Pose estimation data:
────────

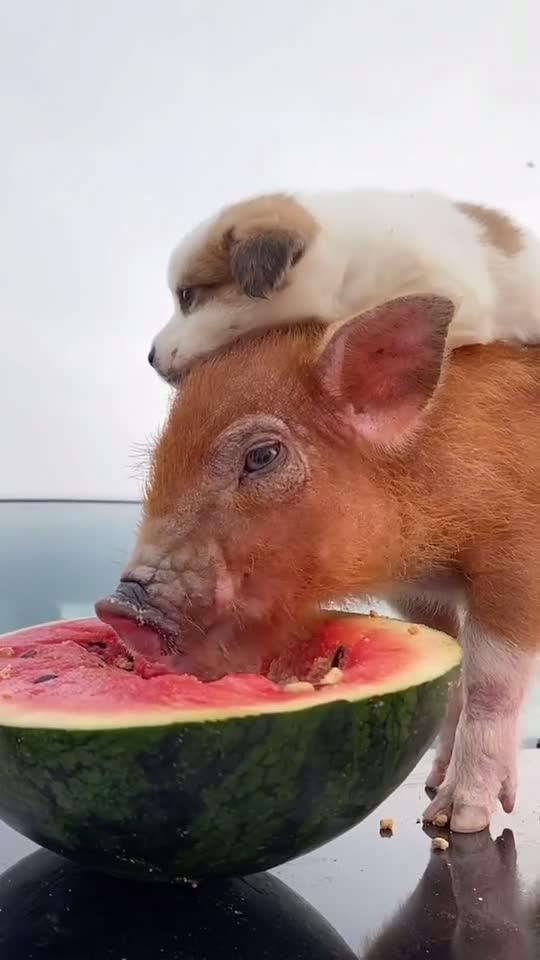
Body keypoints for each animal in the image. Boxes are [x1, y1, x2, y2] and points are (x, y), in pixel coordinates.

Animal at [96, 294, 540, 833]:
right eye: (159, 462)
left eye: (262, 456)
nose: (121, 608)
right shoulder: (414, 593)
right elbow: (452, 668)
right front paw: (436, 787)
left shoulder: (517, 557)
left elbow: (488, 682)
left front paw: (453, 820)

────────

◆ **How to complete this task**
Produce exactly the lines from the one containing "right elbow: (452, 668)" through the final line of the records above, both included, and no others.

◆ **Answer area**
right elbow: (452, 668)
right front paw: (436, 787)
left shoulder: (517, 557)
left elbow: (488, 682)
left front paw: (453, 820)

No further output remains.